# Thread: volume of oil tanker

1. ## volume of oil tanker

Here's a neat integration problem. Not particularly difficult, but cool. Give it a go if you have a mind to.

"The tank of an oil truck is 18 feet long and has elliptical cross-sections that are 6 feet wide and 4 feet high. Find the volume of the oil in the tank in terms of the depth h of the oil".

This one is a little different in that the cross sections are elliptic rather than circular. We have all seen these types of tankers on the road, it got me to thinking about such a problem.

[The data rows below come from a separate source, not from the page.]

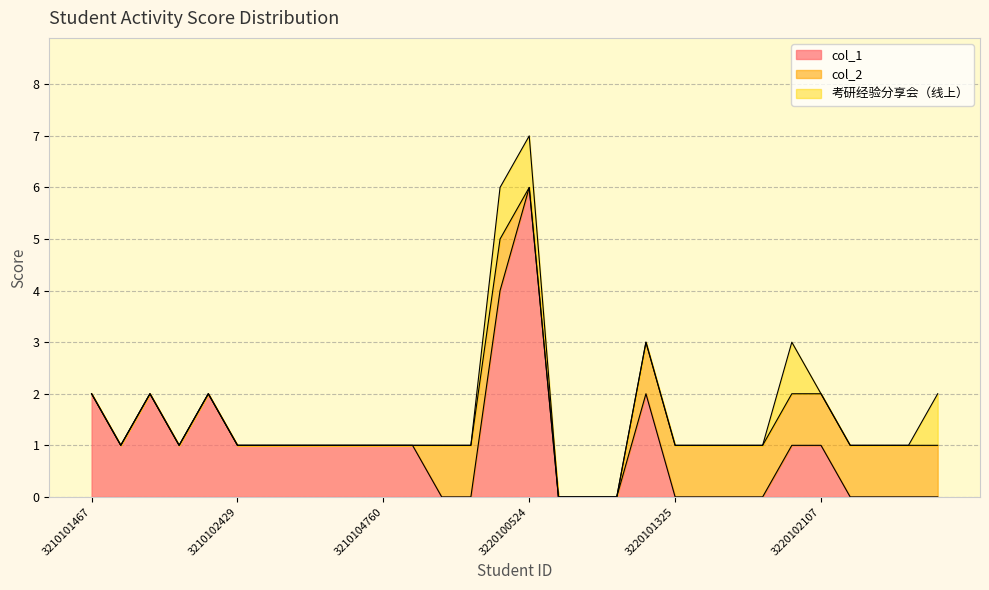

Which label corresponds to the smallest value in the chart?

3210105763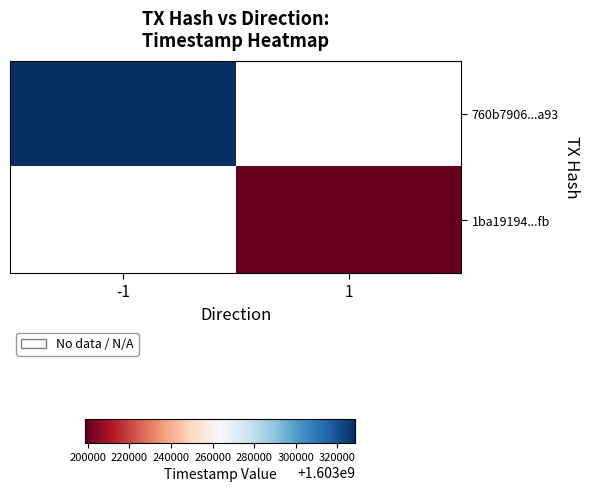

True or false: 1ba19194...fb has a value of 1603198617.0 at 1.

True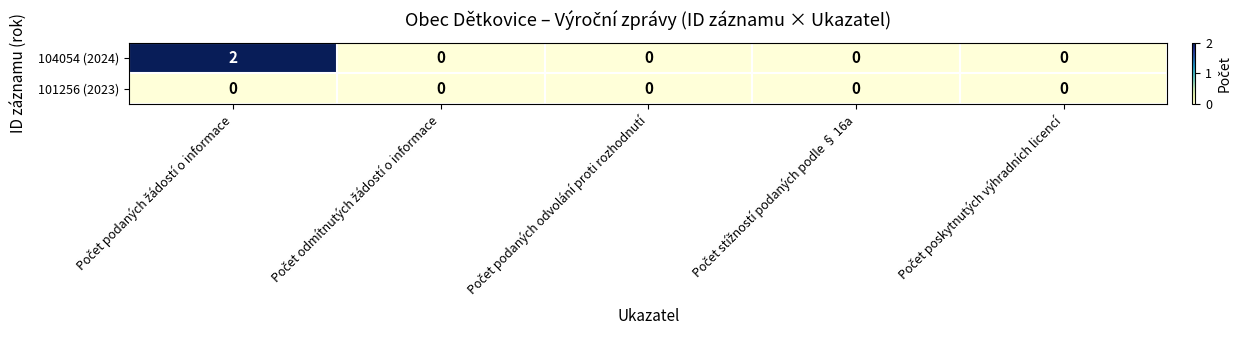

Which series has the largest range (max minus min)?

104054 (2024)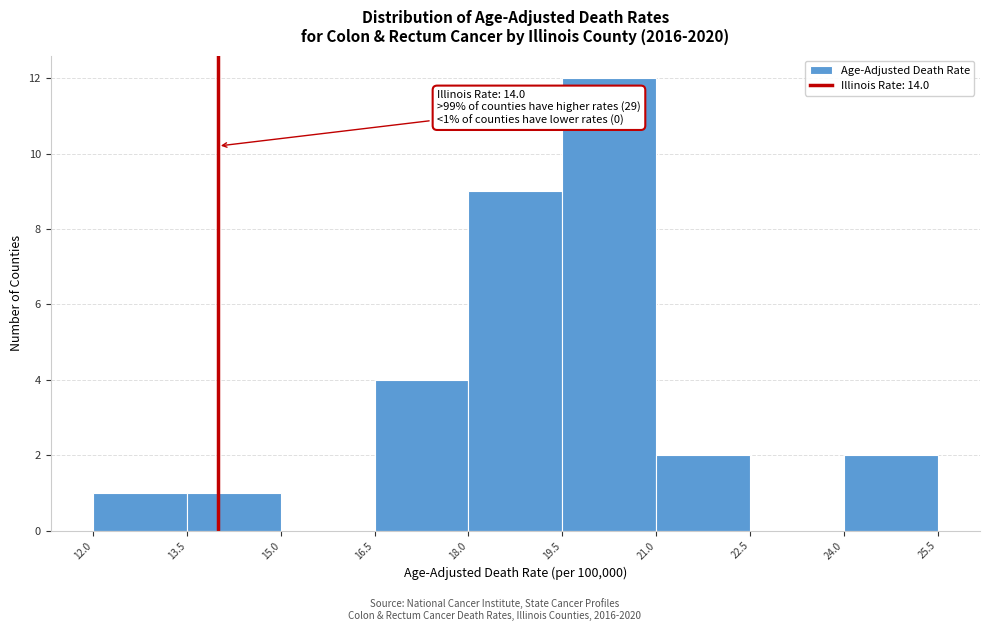

Over which range of the x-axis is the bar tallest?

19.5 to 21.0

2. I thought someone would bite on this problem. Here's how I done it. It appears to check. I just made up those dimensions from looking at one of those types of tankers on the road. we could've derived a general case instead.

Since the ellipse is 6 feet wide and 4 feet high, the ellipse has the equation

$\frac{x^{2}}{9}+\frac{y^{2}}{4}=1$

Solve for x in terms of y:

$x=\frac{3}{2}\sqrt{4-y^{2}}$

$V=\int_{-2}^{-2+h}(2)(3/2)\sqrt{4-y^{2}}(18)dy=54\int_{-2}^{-2+h}\sqrt{4-y^{2}}dy$

Now, integrate and we get:

$V=27\left[4sin^{-1}(\frac{h-2}{2})+(h-2)\sqrt{4h-h^{2}}+2\pi\right]$

For the general case, from $\frac{x^{2}}{a^{2}}+\frac{y^{2}}{b^{2}}=1$

$V=\frac{ahL\sqrt{2bh-h^{2}}}{b}+\frac{abL\pi}{2}-absin^{-1}(\frac{b-h}{b})L-aL\sqrt{2bh-h^{2}}$

Kind of long connected and probably simplifies, but that's all I'm doing.

3. Originally Posted by galactus
Here's a neat integration problem. Not particularly difficult, but cool. Give it a go if you have a mind to.
Originally Posted by galactus
I thought someone would bite on this problem...
I didn't notice it before... Not that I would have been able to do it yet anyway.

Patience Galactus, soon I will be answering all these questions... (This term actually We'll be starting with this kind of work.)